- **TASK DESCRIPTION**:
Copy out each of the following lines word for word, in the same order.

- **TASK INPUTS**:
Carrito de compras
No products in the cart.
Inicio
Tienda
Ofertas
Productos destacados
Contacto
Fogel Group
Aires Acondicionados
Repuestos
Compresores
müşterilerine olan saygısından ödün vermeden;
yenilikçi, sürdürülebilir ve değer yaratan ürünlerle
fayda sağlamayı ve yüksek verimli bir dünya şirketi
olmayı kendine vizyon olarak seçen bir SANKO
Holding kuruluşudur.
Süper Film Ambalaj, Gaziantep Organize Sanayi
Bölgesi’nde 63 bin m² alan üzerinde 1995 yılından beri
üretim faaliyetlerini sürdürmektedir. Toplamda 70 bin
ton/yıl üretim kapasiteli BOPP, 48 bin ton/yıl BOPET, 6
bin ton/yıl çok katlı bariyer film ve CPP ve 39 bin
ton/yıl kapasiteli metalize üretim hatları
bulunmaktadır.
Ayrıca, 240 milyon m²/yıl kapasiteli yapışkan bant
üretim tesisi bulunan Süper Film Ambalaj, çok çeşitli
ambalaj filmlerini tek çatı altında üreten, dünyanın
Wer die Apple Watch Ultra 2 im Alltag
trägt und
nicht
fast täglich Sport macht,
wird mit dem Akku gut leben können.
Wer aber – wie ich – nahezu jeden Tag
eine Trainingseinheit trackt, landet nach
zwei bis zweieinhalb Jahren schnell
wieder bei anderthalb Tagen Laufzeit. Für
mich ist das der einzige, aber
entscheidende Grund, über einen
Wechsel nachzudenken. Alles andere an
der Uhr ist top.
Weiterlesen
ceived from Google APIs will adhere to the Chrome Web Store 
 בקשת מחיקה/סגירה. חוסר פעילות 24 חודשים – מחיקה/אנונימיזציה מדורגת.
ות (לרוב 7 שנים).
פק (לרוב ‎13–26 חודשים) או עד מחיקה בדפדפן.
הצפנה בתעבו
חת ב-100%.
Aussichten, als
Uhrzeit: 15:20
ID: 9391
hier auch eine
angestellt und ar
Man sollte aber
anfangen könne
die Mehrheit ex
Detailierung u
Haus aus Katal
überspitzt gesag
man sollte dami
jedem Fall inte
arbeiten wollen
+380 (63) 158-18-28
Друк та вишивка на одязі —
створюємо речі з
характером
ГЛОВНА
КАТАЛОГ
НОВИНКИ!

- **RESPONSE**:
Carrito de compras
No products in the cart.
Inicio
Tienda
Ofertas
Productos destacados
Contacto
Fogel Group
Aires Acondicionados
Repuestos
Compresores
müşterilerine olan saygısından ödün vermeden;
yenilikçi, sürdürülebilir ve değer yaratan ürünlerle
fayda sağlamayı ve yüksek verimli bir dünya şirketi
olmayı kendine vizyon olarak seçen bir SANKO
Holding kuruluşudur.
Süper Film Ambalaj, Gaziantep Organize Sanayi
Bölgesi’nde 63 bin m² alan üzerinde 1995 yılından beri
üretim faaliyetlerini sürdürmektedir. Toplamda 70 bin
ton/yıl üretim kapasiteli BOPP, 48 bin ton/yıl BOPET, 6
bin ton/yıl çok katlı bariyer film ve CPP ve 39 bin
ton/yıl kapasiteli metalize üretim hatları
bulunmaktadır.
Ayrıca, 240 milyon m²/yıl kapasiteli yapışkan bant
üretim tesisi bulunan Süper Film Ambalaj, çok çeşitli
ambalaj filmlerini tek çatı altında üreten, dünyanın
Wer die Apple Watch Ultra 2 im Alltag
trägt und
nicht
fast täglich Sport macht,
wird mit dem Akku gut leben können.
Wer aber – wie ich – nahezu jeden Tag
eine Trainingseinheit trackt, landet nach
zwei bis zweieinhalb Jahren schnell
wieder bei anderthalb Tagen Laufzeit. Für
mich ist das der einzige, aber
entscheidende Grund, über einen
Wechsel nachzudenken. Alles andere an
der Uhr ist top.
Weiterlesen
ceived from Google APIs will adhere to the Chrome Web Store 
 בקשת מחיקה/סגירה. חוסר פעילות 24 חודשים – מחיקה/אנונימיזציה מדורגת.
ות (לרוב 7 שנים).
פק (לרוב ‎13–26 חודשים) או עד מחיקה בדפדפן.
הצפנה בתעבו
חת ב-100%.
Aussichten, als
Uhrzeit: 15:20
ID: 9391
hier auch eine
angestellt und ar
Man sollte aber
anfangen könne
die Mehrheit ex
Detailierung u
Haus aus Katal
überspitzt gesag
man sollte dami
jedem Fall inte
arbeiten wollen
+380 (63) 158-18-28
Друк та вишивка на одязі —
створюємо речі з
характером
ГЛОВНА
КАТАЛОГ
НОВИНКИ!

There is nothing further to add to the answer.